Un encierro en la catedral de Sevilla: así quieren los sindicatos continuar su presión contra la reforma del desempleo por decreto ley. La gran huelga de junio tocó al Gobierno nacional, ahora es evidente, incluso le produjo una mutación. La metamorfosis más terrorífica de la literatura fantástica no es la del hombre kafkiano que se hizo cucaracha en una sola noche, la más espeluznante es El caso del difunto señor Elvesham, del inglés H. G. Wells, inventor del Hombre Invisible: un joven estudiante de medicina despierta, oye su voz y no la reconoce, vieja y cascada de pronto, se lleva los dedos a la boca, y los dientes no están, sólo encuentra encías encogidas en lugar de dientes. Transformación increíble: el joven se ha convertido en viejo en el curso de una sola noche.
○ ○ ○
Objetivo del ejercicio - Transcribe literalmente el pasaje del fragmento que va desde "Un encierro en" hasta "una sola noche.".

Datos de partida -
○ ○ ○
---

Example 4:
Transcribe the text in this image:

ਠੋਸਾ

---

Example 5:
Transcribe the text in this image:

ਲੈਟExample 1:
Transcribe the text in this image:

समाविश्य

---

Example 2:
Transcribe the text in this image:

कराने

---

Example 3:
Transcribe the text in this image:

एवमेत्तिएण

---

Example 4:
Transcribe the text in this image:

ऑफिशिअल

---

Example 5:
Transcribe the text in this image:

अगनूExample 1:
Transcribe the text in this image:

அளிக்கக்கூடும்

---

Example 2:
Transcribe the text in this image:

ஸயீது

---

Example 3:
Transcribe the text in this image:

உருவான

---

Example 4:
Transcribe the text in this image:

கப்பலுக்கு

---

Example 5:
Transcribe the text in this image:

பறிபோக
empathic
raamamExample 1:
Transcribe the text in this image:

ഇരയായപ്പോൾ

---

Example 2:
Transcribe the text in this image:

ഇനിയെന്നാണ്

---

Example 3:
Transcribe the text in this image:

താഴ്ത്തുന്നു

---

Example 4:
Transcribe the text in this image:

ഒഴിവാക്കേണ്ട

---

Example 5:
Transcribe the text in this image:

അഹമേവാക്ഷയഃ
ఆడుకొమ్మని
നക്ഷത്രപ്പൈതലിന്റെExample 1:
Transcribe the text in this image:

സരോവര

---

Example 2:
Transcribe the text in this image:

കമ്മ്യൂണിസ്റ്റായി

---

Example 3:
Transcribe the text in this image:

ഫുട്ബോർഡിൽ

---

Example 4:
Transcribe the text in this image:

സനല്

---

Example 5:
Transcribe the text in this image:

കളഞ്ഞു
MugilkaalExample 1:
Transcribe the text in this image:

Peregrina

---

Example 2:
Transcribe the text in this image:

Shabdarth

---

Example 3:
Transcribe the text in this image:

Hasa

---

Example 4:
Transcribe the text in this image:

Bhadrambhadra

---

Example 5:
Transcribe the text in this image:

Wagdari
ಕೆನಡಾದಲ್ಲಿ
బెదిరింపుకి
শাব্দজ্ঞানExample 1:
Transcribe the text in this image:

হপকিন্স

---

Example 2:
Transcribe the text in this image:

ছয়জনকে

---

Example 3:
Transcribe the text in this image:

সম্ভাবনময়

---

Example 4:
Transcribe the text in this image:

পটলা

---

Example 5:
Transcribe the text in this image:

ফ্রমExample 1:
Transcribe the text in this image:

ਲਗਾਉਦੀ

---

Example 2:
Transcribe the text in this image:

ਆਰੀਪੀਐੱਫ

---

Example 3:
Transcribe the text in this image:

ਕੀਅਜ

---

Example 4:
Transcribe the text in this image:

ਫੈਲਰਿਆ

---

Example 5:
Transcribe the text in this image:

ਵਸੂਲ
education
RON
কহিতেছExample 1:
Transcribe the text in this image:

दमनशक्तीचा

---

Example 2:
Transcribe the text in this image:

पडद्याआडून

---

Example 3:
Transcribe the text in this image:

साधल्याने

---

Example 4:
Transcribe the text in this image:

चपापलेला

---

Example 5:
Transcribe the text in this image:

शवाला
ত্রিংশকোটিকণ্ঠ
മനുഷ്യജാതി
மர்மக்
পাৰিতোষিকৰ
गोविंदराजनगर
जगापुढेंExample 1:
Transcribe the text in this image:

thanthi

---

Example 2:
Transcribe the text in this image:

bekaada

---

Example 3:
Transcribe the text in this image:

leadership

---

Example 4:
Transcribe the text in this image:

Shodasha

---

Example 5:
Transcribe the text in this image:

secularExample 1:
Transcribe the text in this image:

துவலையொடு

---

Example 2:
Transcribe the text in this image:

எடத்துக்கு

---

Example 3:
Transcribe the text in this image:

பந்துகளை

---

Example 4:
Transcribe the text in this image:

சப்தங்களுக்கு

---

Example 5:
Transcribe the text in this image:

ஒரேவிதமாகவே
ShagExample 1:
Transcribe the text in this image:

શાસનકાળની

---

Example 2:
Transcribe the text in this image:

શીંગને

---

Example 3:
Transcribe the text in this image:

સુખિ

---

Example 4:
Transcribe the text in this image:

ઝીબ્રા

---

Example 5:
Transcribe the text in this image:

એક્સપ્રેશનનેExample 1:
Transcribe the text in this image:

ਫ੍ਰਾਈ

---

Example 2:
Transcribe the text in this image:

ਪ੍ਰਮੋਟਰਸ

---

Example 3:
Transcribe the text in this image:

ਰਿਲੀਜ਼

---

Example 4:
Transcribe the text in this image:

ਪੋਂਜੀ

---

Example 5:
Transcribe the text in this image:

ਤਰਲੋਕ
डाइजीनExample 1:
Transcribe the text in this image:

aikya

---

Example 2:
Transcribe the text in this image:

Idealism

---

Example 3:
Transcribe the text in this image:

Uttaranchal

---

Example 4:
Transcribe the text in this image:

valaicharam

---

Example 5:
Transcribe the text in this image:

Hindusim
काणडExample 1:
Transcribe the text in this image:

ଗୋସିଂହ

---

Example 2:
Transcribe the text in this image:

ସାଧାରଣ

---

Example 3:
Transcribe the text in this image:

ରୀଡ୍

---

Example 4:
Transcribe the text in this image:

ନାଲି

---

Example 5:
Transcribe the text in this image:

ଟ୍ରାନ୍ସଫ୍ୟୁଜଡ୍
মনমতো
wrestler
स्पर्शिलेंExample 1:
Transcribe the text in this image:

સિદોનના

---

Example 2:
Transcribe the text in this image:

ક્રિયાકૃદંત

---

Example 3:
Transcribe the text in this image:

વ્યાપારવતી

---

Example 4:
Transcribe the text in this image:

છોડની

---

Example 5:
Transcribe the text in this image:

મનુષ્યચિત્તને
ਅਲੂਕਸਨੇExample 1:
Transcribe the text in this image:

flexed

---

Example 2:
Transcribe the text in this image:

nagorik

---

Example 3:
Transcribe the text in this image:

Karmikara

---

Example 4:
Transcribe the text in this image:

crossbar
○ ○ ○
Resultado -
Un encierro en la catedral de Sevilla: así quieren los sindicatos continuar su presión contra la reforma del desempleo por decreto ley. La gran huelga de junio tocó al Gobierno nacional, ahora es evidente, incluso le produjo una mutación. La metamorfosis más terrorífica de la literatura fantástica no es la del hombre kafkiano que se hizo cucaracha en una sola noche, la más espeluznante es El caso del difunto señor Elvesham, del inglés H. G. Wells, inventor del Hombre Invisible: un joven estudiante de medicina despierta, oye su voz y no la reconoce, vieja y cascada de pronto, se lleva los dedos a la boca, y los dientes no están, sólo encuentra encías encogidas en lugar de dientes. Transformación increíble: el joven se ha convertido en viejo en el curso de una sola noche.